§ **Compito**
Modifica la parte del testo sul ritrovamento della Bibbia che inizia con le parole "Questa traduzione fu" e termina con "e come sempre).", riscrivendola con "timori reazionari" al posto di "ansie conservatrici".

§ **Testo fornito**
/---
25 novembre 2011

Chi trova la Bibbia... trova un tesoro

Oggi pomeriggio, andando per la prima volta a rovistare nel sottotetto della chiesa della Natività di Maria di Belene, tra vecchie tegole, assi di legno e qualche scheletro di ratti morti, ho trovato alcuni vecchi libri. Probabilmente furono nascosti lì al tempo del regime comunista, dato che tra di essi c'erano alcuni ritagli di giornale degli anni '60.
Non li ho guardati ancora tutti, ma tra di essi ho prelevato e ripulito alcuni volumi della Bibbia di mons. Antonio Martini, arcivescovo di Firenze, stampata a Roma nel 1784.
Si tratta del testo latino con accanto il testo italiano, corredati di note. Un lavoro molto notevole per il 1700.
Era dal 1471 che più nessuno traduceva in italiano la Bibbia, e questa monumentale opera fu approvata e sostenuta da papa Pio VI, sotto il cui pontificato (dal 1775 al 1799) i primi Missionari Passionisti vennero inviati in Bulgaria (1781).

Questa traduzione fu abolita però,insieme a tutte le altre tradizioni italiane, da papa Pio VII nel 1820: brutto segno di una Chiesa che faceva e disfava, che dava un colpo all'accelleratore e uno al freno... tra spinte di rinnovamento e ansie conservatrici e tradizionaliste (proprio come oggi, e come sempre).
Mi piace pensare che questi volumi (quasi probabilmente) siano stati portati qui sulle sponde del Denubio dai primi Passionisti italiani alla fine del 1700...


Consiglio poi alla lettura questo divertente, curioso e illuminante dialogo apparso su L'eco di Savonarola nel 1856: grazie a Dio c'è stato il Concilio Vaticano II!


Riporto infine qui alcuni passaggi della prefazione di mons. Martini al volume dedicato ai Salmi: segno di un'intelligenza realista e profetica, che grazie a Dio l'intera Chiesa (salvo alcuni immancabili bastian contrari), guidata dallo Spirito Santo, ha accolto e fatto suoi nella Costituzione Dogmatica "Dei Verbum" del Concilio Vaticano II:




Molto tempo prima, che io ponessi la mano al volgarizzamento e alla illustrazione degli altri libri santi del Vecchio Testamento, anzi prima ancora, che io pensassi di addossarmi sì fatta impresa, ebbi il pensiero di dare nella nostra lingua tradotto il libro dei salmi, e terminata appena la edizione del Nuovo Testamento formai la versione, che (seguendo l'ordine delle Scritture) esce adesso alla luce.
E in questa fatica io ebbi per mira la consolazione, e il profitto spirituale di tante persone dell'uno, e dell' altro sesso, le quali o per la condizione dello stato loro, o per solo impulso di pietà hanno continuamente in bocca questi divini cantici, e nissuna cognizione avendo della lingua, in cui si recitano e si cantano nella Chiesa, non sono perciò in istato nè di gustarne la celestiale soavità, nè di trarne tutto quel frutto, che per propria loro natura attissimi sono a produrre in ogni anima ben disposta.
\---
§ **Dati forniti**
/---
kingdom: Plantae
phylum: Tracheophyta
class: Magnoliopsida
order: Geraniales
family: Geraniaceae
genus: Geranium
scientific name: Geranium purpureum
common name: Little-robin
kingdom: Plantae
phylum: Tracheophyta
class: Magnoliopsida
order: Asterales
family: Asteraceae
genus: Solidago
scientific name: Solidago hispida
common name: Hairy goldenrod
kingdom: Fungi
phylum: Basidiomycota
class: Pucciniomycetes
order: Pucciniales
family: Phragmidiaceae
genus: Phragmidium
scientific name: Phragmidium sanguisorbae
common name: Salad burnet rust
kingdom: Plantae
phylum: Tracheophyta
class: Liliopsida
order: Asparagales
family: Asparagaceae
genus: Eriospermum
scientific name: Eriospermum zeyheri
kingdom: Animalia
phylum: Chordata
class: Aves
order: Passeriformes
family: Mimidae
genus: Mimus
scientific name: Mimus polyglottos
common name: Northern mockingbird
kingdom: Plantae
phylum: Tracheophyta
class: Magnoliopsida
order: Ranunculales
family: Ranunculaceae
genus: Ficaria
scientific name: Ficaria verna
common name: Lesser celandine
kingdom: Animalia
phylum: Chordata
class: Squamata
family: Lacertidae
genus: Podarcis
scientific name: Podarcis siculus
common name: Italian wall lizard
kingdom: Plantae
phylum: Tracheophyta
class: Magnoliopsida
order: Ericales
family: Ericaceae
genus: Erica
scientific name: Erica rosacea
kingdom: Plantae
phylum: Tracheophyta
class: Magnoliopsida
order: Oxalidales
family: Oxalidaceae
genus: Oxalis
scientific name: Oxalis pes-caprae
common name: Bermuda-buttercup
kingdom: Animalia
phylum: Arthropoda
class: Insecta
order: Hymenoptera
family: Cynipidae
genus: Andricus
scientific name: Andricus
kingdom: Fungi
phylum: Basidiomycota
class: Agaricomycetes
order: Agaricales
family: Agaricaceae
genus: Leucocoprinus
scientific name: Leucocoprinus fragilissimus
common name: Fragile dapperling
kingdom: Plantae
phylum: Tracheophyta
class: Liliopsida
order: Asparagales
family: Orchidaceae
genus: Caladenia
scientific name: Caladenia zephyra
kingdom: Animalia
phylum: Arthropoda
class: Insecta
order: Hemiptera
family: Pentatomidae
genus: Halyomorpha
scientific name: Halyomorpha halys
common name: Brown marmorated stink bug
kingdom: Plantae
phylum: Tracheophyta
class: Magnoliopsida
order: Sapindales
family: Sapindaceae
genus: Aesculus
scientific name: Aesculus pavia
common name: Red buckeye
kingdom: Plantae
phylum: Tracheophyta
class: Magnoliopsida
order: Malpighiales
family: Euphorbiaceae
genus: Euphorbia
\---
§ **Risposta**
Questa traduzione fu abolita però,insieme a tutte le altre tradizioni italiane, da papa Pio VII nel 1820: brutto segno di una Chiesa che faceva e disfava, che dava un colpo all'accelleratore e uno al freno... tra spinte di rinnovamento e timori reazionari e tradizionaliste (proprio come oggi, e come sempre).